In late 2020, Garuda enjoyed some momentary relief from its debt burden with a restructure of payment schedules on amounts owed to the State Oil Company Pertamina and State-owned airport authorities – Angkasa Pura I and II.
Garuda managed to escape imminent bankruptcy by successfully renegotiating leasing agreements with an Irish Aircraft leasing company that compelled the Indonesian carrier to agree to the early return of nine aircraft. As reported by Nikkei, bankruptcy remains a continuing threat, with pending lawsuits in the UK and Dutch courts from, respectively, SMBC Aviation Capital and Helice Leasing.
An Indonesian cargo carrier, My Indo Airlines, is suing for Rp. 6.6 billion in unpaid debts, followed by debts of Rp. 124.6 billion to eight other creditors.
The Airline’s problems are not limited to unpaid creditors. Indonesian press reports describe the Airline’s employees and pilots as worried about the Company’s financial future and pleading with the Government to step in and take decisive action. Massive retrenchments, early retirement, and salary cuts of up to 50% at every level of employment are underway to reduce the continuing hemorrhaging of the Company’s cash.

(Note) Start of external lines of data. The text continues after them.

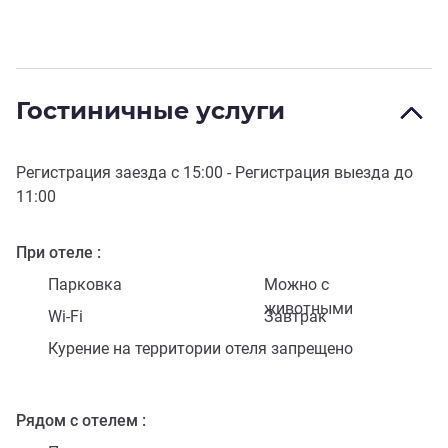
Гостиничные услуги
Регистрация заезда с
15:00
- Регистрация выезда до
11:00
При отеле
Парковка
Можно с
животными
Wi-Fi
Завтрак
Курение на территории отеля запрещено
Рядом с отелем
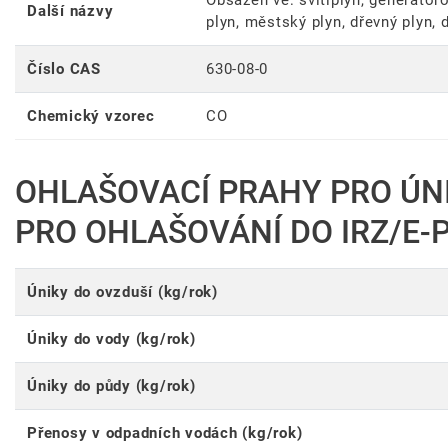
Obsažen ve: svítiplyn, generátor
Další názvy
plyn, městský plyn, dřevný plyn, 
Číslo CAS
630-08-0
Chemický vzorec
CO
OHLAŠOVACÍ PRAHY PRO ÚN
PRO OHLAŠOVÁNÍ DO IRZ/E-
Úniky do ovzduší (kg/rok)
Úniky do vody (kg/rok)
Úniky do půdy (kg/rok)
Přenosy v odpadních vodách (kg/rok)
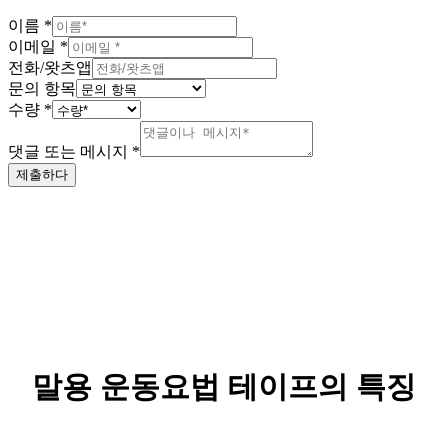
이름
*
이메일
*
전화/왓츠앱
문의 항목
수량
*
댓글 또는 메시지
*
제출하다
말용 운동요법 테이프의 특징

Following Garuda’s default on its Sukuk bonds in mid-June, the Indonesian Stock Exchange suspended trading on Garuda Indonesia shares that were trading in the penny-stock territory of 70% less than the Rp. 750 share price achieved during an under-performing IPO.
The two largest shareholders in Garuda Indonesia are the Government holding 60% and Trans Airways with 28% of all shares. Trans Airways is affiliated with businessman and former Coordinating Minister for the Economy, Chairul Tanjung.
A team of international and Indonesian financial advisers is reportedly strategizing how the National Carrier can financially restructure. Among the tactics rumored to be under consideration is bankruptcy administration that would create a moratorium on debt repayment for a fixed period stipulated by the Courts or, alternatively, converting debt into equity. Nikkei’s report warns that a debt moratorium could lead to bankruptcy if debtors, some of which are foreign entities, refuse the scheme. Meanwhile, debt to equity conversion could reduce the Indonesian Government’s majority control of Garuda. Current investment law requires that a minimum of 51% of any National Airline be held by Indonesian investors, which could become problematic depending on how a debt to equity offer is structured with foreign creditors/leasing companies.
Garuda Indonesia suffered a net loss of US$2.4 billion in 2020 and is calculated to be losing US$100 million each month.